Objective: To assess the effectiveness of MSCs or PRP injections in the treatment of low back and lower extremity pain.
Study design: A systematic review and metaanalysis of the effectiveness of PRP and MSCs injections in managing low back and lower extremity pain.
Data sources: PubMed, Cochrane Library, US National Guideline Clearinghouse, prior systematic reviews, and reference lists. The literature search was performed from 1966 through June 2018.
Study selection: Randomized trials, observational studies, and case reports of injections of biologics into the disc, epidural space, facet joints, or sacroiliac joints.
Data extraction: Data extraction and methodological quality assessment were performed utilizing Cochrane review methodologic quality assessment and Interventional Pain Management Techniques - Quality Appraisal of Reliability and Risk of Bias Assessment (IPM-QRB) and Interventional Pain Management Techniques - Quality Appraisal of Reliability and Risk of Bias Assessment for Nonrandomized Studies (IPM-QRBNR). The evidence was summarized utilizing principles of best evidence synthesis on a scale of 1 to 5.

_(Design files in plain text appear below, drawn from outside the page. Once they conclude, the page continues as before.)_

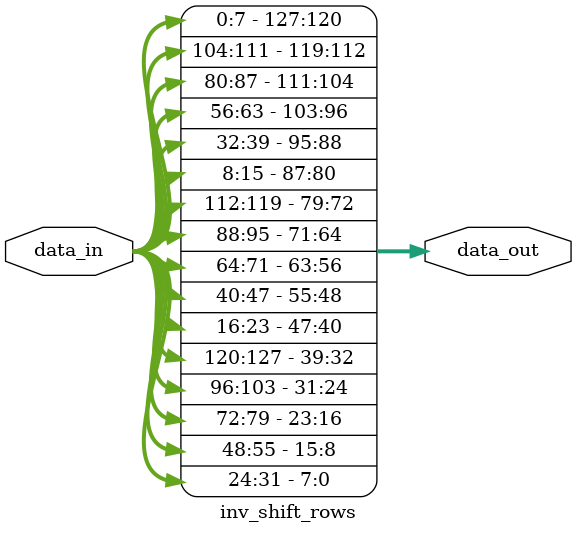
<source format=v>
module inv_shift_rows(
  input [0:127] data_in,
  output reg [0:127] data_out
);
always @*
begin

data_out[0:7] = data_in[0:7];
data_out[8:15] = data_in[104:111];
data_out[16:23] = data_in[80:87];
data_out[24:31] = data_in[56:63];

data_out[32:39] = data_in[32:39];
data_out[40:47] = data_in[8:15];
data_out[48:55] = data_in[112:119];
data_out[56:63] = data_in[88:95];

data_out[64:71] = data_in[64:71];
data_out[72:79] = data_in[40:47];
data_out[80:87] = data_in[16:23];
data_out[88:95] = data_in[120:127];

data_out[96:103] = data_in[96:103];
data_out[104:111] = data_in[72:79];
data_out[112:119] = data_in[48:55];
data_out[120:127] = data_in[24:31];
end
endmodule
</source>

Data synthesis: Twenty-one injection studies met inclusion criteria. There were 12 lumbar disc injections, 5 epidural, 3 lumbar facet joint, and 3 sacroiliac joint studies RESULTS: Evidence synthesis based on a single-arm metaanalysis, randomized controlled trials (RCTs), and observational studies, disc injections of PRP and MSCs showed Level 3 evidence (on a scale of Level I through V). Evidence for epidural injections based on single-arm metaanalysis, a single randomized controlled trial and other available studies demonstrated Level 4 (on a scale of Level I through V) evidence. Similarly, evidence for lumbar facet joint injections and sacroiliac joint injections without metaanalysis demonstrated Level 4 evidence (on a scale of Level I through V).
Limitations: Lack of high quality RCTs.
Conclusion: The findings of this systematic review and single-arm metaanalysis shows that MSCs and PRP may be effective in managing discogenic low back pain, radicular pain, facet joint pain, and sacroiliac joint pain, with variable levels of evidence in favor of these techniques.
Key words: Chronic low back pain, regenerative therapy, medicinal signaling or mesenchymal stem cells, platelet-rich plasma, disc injection, lumbar facet joint injections, sacroiliac joint injections.